-- RAW DATA follows --

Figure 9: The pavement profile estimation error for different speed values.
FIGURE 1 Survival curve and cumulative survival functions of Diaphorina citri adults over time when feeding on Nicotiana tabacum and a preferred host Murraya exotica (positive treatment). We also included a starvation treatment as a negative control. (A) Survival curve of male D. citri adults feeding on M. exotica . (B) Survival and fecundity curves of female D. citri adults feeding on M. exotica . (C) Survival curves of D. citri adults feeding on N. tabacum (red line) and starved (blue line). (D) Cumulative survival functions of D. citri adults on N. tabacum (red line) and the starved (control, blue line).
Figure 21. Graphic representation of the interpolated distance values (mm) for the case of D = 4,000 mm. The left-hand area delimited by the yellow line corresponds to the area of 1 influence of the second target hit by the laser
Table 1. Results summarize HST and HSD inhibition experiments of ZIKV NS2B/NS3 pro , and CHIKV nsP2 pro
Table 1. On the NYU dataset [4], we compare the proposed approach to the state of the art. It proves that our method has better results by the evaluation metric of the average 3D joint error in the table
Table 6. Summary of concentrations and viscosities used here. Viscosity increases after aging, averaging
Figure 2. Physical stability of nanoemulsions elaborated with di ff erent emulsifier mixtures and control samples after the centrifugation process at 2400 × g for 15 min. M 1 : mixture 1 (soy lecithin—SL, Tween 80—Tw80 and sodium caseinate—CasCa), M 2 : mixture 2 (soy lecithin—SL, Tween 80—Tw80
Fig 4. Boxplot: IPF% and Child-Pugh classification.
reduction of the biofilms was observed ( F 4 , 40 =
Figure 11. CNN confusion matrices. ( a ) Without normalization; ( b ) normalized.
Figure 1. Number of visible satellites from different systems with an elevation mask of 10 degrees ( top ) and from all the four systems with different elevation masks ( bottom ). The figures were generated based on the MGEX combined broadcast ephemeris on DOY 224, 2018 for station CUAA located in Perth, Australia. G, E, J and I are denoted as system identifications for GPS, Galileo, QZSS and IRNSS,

-- RAW DATA concluded --

# ASSIGNED TASK
I would like you to output every record exactly as written.

# TASK ANSWER
Figure 9: The pavement profile estimation error for different speed values.
FIGURE 1 Survival curve and cumulative survival functions of Diaphorina citri adults over time when feeding on Nicotiana tabacum and a preferred host Murraya exotica (positive treatment). We also included a starvation treatment as a negative control. (A) Survival curve of male D. citri adults feeding on M. exotica . (B) Survival and fecundity curves of female D. citri adults feeding on M. exotica . (C) Survival curves of D. citri adults feeding on N. tabacum (red line) and starved (blue line). (D) Cumulative survival functions of D. citri adults on N. tabacum (red line) and the starved (control, blue line).
Figure 21. Graphic representation of the interpolated distance values (mm) for the case of D = 4,000 mm. The left-hand area delimited by the yellow line corresponds to the area of 1 influence of the second target hit by the laser
Table 1. Results summarize HST and HSD inhibition experiments of ZIKV NS2B/NS3 pro , and CHIKV nsP2 pro
Table 1. On the NYU dataset [4], we compare the proposed approach to the state of the art. It proves that our method has better results by the evaluation metric of the average 3D joint error in the table
Table 6. Summary of concentrations and viscosities used here. Viscosity increases after aging, averaging
Figure 2. Physical stability of nanoemulsions elaborated with di ff erent emulsifier mixtures and control samples after the centrifugation process at 2400 × g for 15 min. M 1 : mixture 1 (soy lecithin—SL, Tween 80—Tw80 and sodium caseinate—CasCa), M 2 : mixture 2 (soy lecithin—SL, Tween 80—Tw80
Fig 4. Boxplot: IPF% and Child-Pugh classification.
reduction of the biofilms was observed ( F 4 , 40 =
Figure 11. CNN confusion matrices. ( a ) Without normalization; ( b ) normalized.
Figure 1. Number of visible satellites from different systems with an elevation mask of 10 degrees ( top ) and from all the four systems with different elevation masks ( bottom ). The figures were generated based on the MGEX combined broadcast ephemeris on DOY 224, 2018 for station CUAA located in Perth, Australia. G, E, J and I are denoted as system identifications for GPS, Galileo, QZSS and IRNSS,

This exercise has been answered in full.